BRIEF: Your answer should hold exactly the lines from the one containing "2010-09-22: 0.09 -> 0.25" through the end of the material, and no others.

DATASET EXTRACT:
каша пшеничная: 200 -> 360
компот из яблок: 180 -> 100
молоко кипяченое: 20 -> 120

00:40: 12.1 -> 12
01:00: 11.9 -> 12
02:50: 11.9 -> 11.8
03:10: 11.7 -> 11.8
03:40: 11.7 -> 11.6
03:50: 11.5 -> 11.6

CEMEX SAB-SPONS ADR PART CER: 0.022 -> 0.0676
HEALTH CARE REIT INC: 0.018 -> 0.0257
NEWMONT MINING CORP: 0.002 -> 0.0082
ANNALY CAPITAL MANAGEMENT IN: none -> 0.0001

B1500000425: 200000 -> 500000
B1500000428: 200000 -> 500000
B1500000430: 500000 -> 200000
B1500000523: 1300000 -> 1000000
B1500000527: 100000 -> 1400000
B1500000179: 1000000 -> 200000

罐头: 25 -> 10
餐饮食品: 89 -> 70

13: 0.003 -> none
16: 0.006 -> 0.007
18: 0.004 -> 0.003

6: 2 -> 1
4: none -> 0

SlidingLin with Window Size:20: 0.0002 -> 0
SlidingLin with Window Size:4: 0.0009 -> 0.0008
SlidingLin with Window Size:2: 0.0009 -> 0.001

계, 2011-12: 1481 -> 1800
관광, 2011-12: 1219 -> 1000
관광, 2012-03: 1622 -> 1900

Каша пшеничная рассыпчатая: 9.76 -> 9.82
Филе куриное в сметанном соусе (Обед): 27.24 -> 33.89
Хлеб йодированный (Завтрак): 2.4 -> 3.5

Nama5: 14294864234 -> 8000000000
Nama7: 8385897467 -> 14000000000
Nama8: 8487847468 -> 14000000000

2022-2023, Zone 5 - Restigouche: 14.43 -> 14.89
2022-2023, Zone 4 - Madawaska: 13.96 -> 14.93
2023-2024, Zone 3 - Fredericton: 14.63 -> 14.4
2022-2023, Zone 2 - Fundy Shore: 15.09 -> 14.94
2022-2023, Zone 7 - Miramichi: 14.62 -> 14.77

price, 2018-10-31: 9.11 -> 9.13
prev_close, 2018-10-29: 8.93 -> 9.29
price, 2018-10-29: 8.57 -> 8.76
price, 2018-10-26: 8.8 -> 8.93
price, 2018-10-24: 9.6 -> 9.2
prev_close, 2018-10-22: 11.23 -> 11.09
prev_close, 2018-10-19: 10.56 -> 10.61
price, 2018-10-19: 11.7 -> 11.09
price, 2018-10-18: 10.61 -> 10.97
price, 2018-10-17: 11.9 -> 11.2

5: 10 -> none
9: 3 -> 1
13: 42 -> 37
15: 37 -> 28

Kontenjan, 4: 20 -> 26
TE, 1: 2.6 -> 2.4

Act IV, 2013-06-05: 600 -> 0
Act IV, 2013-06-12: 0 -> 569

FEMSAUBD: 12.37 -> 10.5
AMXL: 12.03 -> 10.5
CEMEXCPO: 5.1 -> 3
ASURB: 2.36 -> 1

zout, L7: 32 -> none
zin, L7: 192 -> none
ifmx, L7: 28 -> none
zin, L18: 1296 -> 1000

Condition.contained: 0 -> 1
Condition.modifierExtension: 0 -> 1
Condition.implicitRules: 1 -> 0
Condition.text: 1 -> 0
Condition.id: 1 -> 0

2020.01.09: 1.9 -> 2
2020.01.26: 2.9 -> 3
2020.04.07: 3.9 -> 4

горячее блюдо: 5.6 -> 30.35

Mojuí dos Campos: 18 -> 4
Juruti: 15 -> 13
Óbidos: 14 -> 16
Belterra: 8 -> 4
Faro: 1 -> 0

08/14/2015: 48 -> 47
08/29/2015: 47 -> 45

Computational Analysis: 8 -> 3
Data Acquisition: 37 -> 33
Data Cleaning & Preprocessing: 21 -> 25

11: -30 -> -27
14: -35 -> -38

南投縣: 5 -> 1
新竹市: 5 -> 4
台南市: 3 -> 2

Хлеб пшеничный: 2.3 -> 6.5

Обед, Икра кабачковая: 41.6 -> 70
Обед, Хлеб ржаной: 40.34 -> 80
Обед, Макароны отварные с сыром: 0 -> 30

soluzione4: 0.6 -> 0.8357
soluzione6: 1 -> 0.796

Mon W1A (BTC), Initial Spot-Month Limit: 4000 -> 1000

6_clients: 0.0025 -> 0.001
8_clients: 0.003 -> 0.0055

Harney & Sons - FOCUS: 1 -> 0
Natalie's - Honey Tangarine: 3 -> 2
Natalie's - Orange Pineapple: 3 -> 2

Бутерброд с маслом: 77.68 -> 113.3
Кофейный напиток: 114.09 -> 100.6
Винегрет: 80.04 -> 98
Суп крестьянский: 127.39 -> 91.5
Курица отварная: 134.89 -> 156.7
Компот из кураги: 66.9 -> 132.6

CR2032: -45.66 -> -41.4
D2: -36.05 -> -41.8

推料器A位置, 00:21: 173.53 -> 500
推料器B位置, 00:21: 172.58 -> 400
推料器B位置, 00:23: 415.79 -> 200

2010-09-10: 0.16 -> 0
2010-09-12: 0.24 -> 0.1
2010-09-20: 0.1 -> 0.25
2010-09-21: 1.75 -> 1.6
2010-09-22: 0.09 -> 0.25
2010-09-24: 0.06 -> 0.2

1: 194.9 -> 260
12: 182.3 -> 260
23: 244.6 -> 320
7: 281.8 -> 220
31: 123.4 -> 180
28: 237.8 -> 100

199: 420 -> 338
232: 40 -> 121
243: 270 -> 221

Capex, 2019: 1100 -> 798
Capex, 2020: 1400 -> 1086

YOUR RESPONSE:
2010-09-22: 0.09 -> 0.25
2010-09-24: 0.06 -> 0.2

1: 194.9 -> 260
12: 182.3 -> 260
23: 244.6 -> 320
7: 281.8 -> 220
31: 123.4 -> 180
28: 237.8 -> 100

199: 420 -> 338
232: 40 -> 121
243: 270 -> 221

Capex, 2019: 1100 -> 798
Capex, 2020: 1400 -> 1086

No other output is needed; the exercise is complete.